DALLAS — Commissioner Greg Sankey’s address to open SEC media days on Monday resonated with hope toward the future of college athletics while also recognizing the myriad challenges on the doorstep of his conference and all of college sports.
“The reality is there is no ‘easy’ button we can just go push and resolve the issues we face,” Sankey said to a ballroom full of media and industry movers and shakers at the Omni Dallas Hotel. “There’s no magic pill. Anytime you go through a reset it is difficult.”
A proposed $2.8 billion settlement agreement in the House vs. NCAA antitrust lawsuit has been delayed and yet to be submitted in U.S. District Court. The reverberations from the legal wrangling are part of the reset Sankey referenced.
The result is college athletics is anticipated to usher in revenue sharing with athletes and that will obviously impact the ever-changing name, image and likeness (NIL) game across the country.
The uncoordinated application of NIL laws across various states, the rapid growth of sports gambling and the high-stakes finances around the lawsuits faced by the NCAA are entanglements which do not have immediate or easy solutions.
“Through all of this, I’m convinced our best days are still ahead,” Sankey said.
“Change doesn’t happen in an instant. We are dealing with an incredibly complex set of issues that when I sit down with some of those leaders in the areas that I’ve mentioned and I describe the various challenges we face, it is universal — whether it’s a professional league commissioner or a member of Congress, a high-level attorney — at some point they’ll look at me and say, ‘That’s the most complicated situation I’ve ever heard.’ That’s why there’s no easy button.”
The SEC moved its annual summer media gathering to Dallas as it welcomed Oklahoma and Texas on July 1 to form a 16-team league. That expansion came as college athletics has dealt with unprecedented change for the last six years which began with the advent of the NCAA transfer portal.
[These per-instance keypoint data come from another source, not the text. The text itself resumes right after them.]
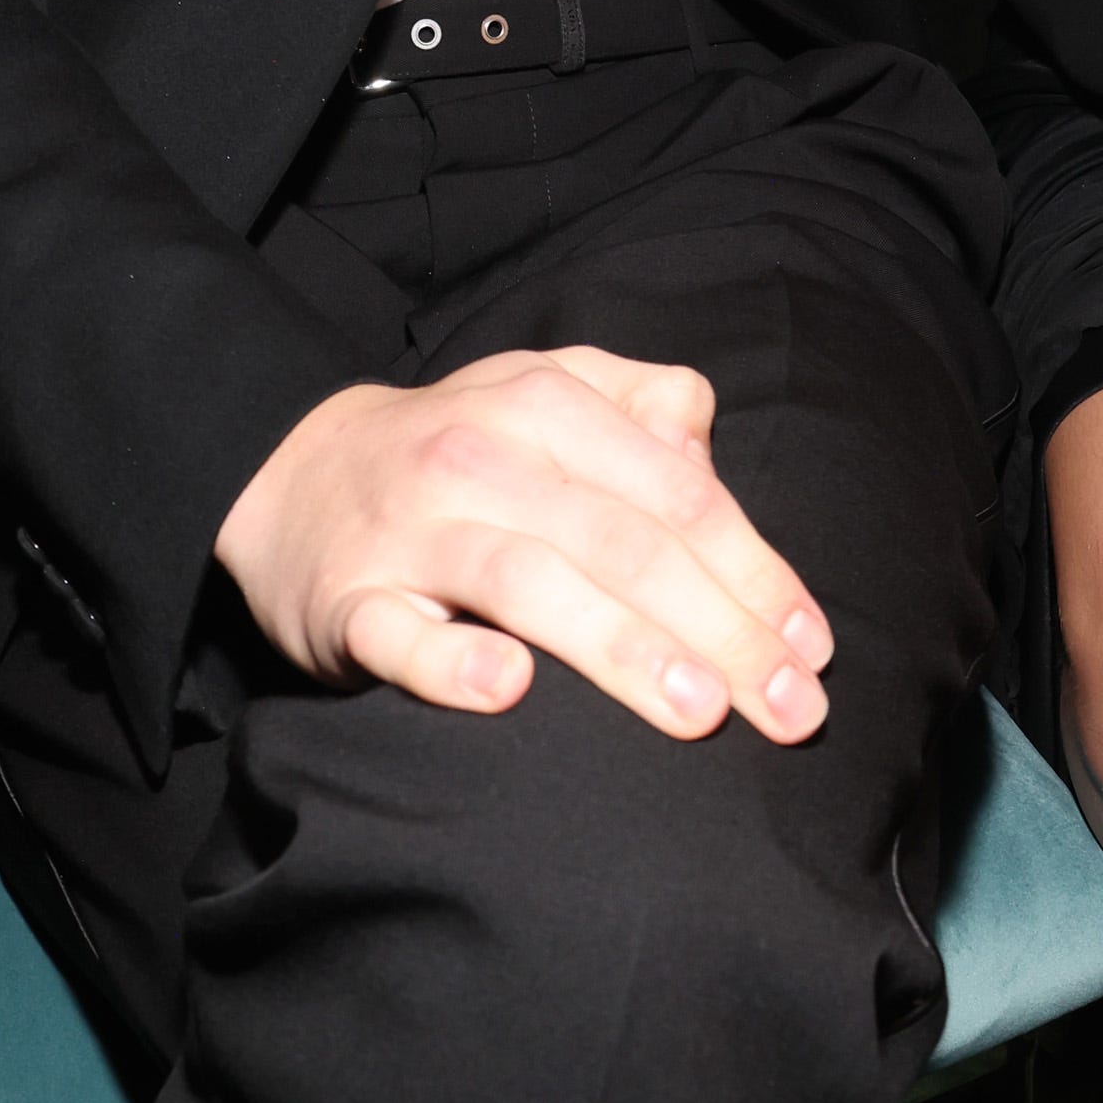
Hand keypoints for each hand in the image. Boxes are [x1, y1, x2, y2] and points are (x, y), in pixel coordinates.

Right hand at [214, 343, 834, 745]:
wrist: (289, 476)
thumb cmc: (458, 448)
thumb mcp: (546, 391)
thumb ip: (639, 402)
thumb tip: (706, 445)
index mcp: (546, 406)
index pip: (675, 491)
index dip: (753, 567)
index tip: (813, 645)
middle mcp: (482, 458)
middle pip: (622, 541)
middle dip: (719, 626)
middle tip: (787, 708)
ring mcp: (412, 532)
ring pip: (530, 583)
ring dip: (622, 647)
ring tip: (699, 711)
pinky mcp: (349, 604)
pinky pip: (402, 635)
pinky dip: (453, 662)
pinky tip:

Perhaps the most powerful man in college athletics, Sankey said the agreement between the plaintiffs, the NCAA and its most powerful conferences in the anti-trust lawsuit is only a step in a long process.
“While that agreement does not resolve every issue and it is not a finish line, it does provide us an opportunity to move forward in modernizing important elements of college sports,” he said.
Sankey touted accomplishments by SEC programs and individuals at the top of his address, citing local ties such as former Mississippi State quarterback Dak Prescott of the Dallas Cowboys and former Arkansas Razorback Daniel Gafford, former Kentucky player PJ Washington and former South Carolina player A.J. Lawson being part of the NBA Western Conference champion Dallas Mavericks. He also mentioned former LSU pitcher Paul Skenes, who will start Tuesday’s All-Star Game as a member of the Pittsburgh Pirates.
He touched on Saturday’s shootings at former President Donald Trump’s campaign rally in Pennsylvania as a way to offer a larger context about the role of college athletics.
“This past Saturday evening, we were reminded of the stress and divisiveness that’s present in our nation, well beyond any playing field,” Sankey said.
“This sidebar is not about politics. It’s actually about what we do on Saturday, that comfortable point of conversation at those family gatherings. These remarks are about the ability of people to come together even when there are differences.
“We actually need more of what we do win college sports. … We actually need more of those unifying moments in this country, and that’s why I say again we need more of what college football does in this nation, not less.”
Sankey said he’s heard from various student-athlete forums that they largely do not want to be seen as “employees” and that they’d like to see more level playing fields in the realm of NIL.
He said the SEC and college athletics are obliged to navigate in five different forums in today’s climate.
“The first of five fields of play are the courts,” he said. “We have to be there because of litigation. The second is Congress. We’re active in that conversation because you talk about national standards.
“The third is at the state level. So even in our footprint, could you normalize or standardize state legislation, among our 12 states now, to support that equitable competition our student-athletes are asking to be a part of?
“The fourth is at the college and campus level, how do we make decisions? And then the fifth is the NCAA.”
Sankey expressed hope college athletics can successfully navigate those fields to reach longer-term solutions.
“Now, if you can create the right kind of linkages between all five, there’s a perfect outcome,” he said. “I can’t ignore any of those five. I can’t work on four. That doesn’t mean all five have to work together to provide a path forward.”
Sankey said it’s important the SEC and other conferences do not hand over authority or control as they work through the problems.
“We’ve been incredibly successful, and I understand why so many outside of the campus and conference realm are interested in coming in and being a part of it, but that responsibility lies with us to bring people into the solution, not to cede authority to external actors,” he said.
“We know who we are, and the Southeastern Conference, we’re the one conference at this level where the name still means something: The southeastern part of the United States. Where when we expanded, we actually restored historic rivalries while adding only 100 miles to the longest campus-to-campus trip our student-athletes will experience.”